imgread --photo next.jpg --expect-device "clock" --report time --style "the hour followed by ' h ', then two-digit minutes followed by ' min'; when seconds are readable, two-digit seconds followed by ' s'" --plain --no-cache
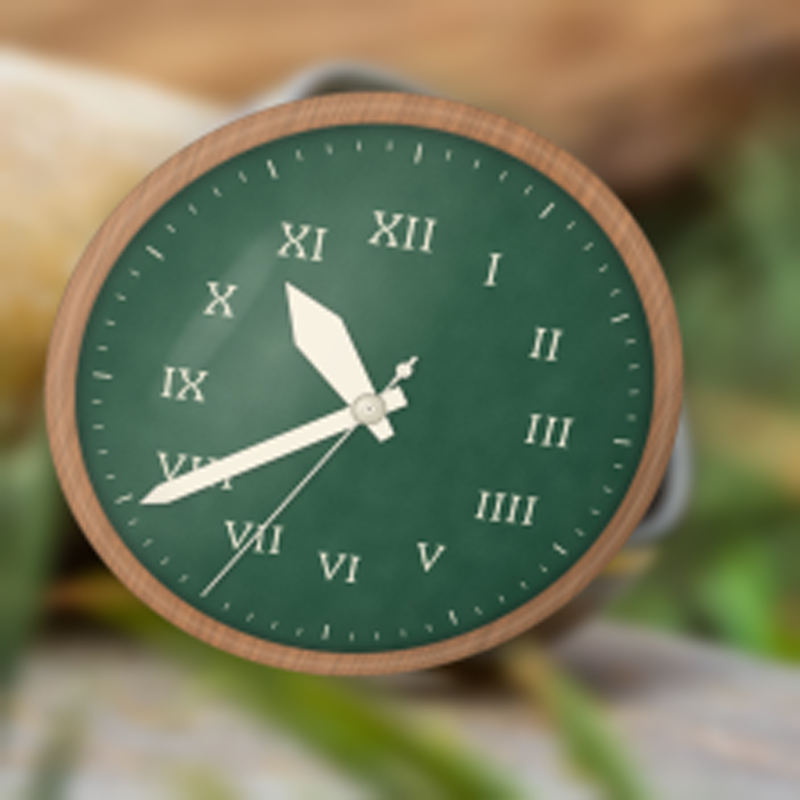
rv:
10 h 39 min 35 s
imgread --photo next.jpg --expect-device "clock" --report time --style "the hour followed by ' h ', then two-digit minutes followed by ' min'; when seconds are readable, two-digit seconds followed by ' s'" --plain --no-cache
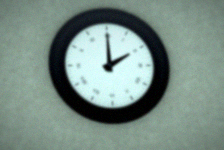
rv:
2 h 00 min
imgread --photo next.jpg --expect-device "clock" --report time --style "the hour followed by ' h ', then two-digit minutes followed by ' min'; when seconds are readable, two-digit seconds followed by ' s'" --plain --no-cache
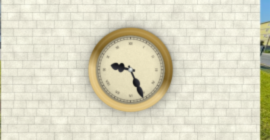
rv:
9 h 26 min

Short exercise – Format these records as a two-column CSV with the header command,reading. Give one row per record, with its text in one quoted field and its answer in the other, line breaks turned into spaces and the pictures left out.

Completed task –
command,reading
"imgread --photo next.jpg --expect-device ""clock"" --report time --style ""the hour followed by ' h ', then two-digit minutes followed by ' min'; when seconds are readable, two-digit seconds followed by ' s'"" --plain --no-cache rv:","10 h 39 min 35 s"
"imgread --photo next.jpg --expect-device ""clock"" --report time --style ""the hour followed by ' h ', then two-digit minutes followed by ' min'; when seconds are readable, two-digit seconds followed by ' s'"" --plain --no-cache rv:","2 h 00 min"
"imgread --photo next.jpg --expect-device ""clock"" --report time --style ""the hour followed by ' h ', then two-digit minutes followed by ' min'; when seconds are readable, two-digit seconds followed by ' s'"" --plain --no-cache rv:","9 h 26 min"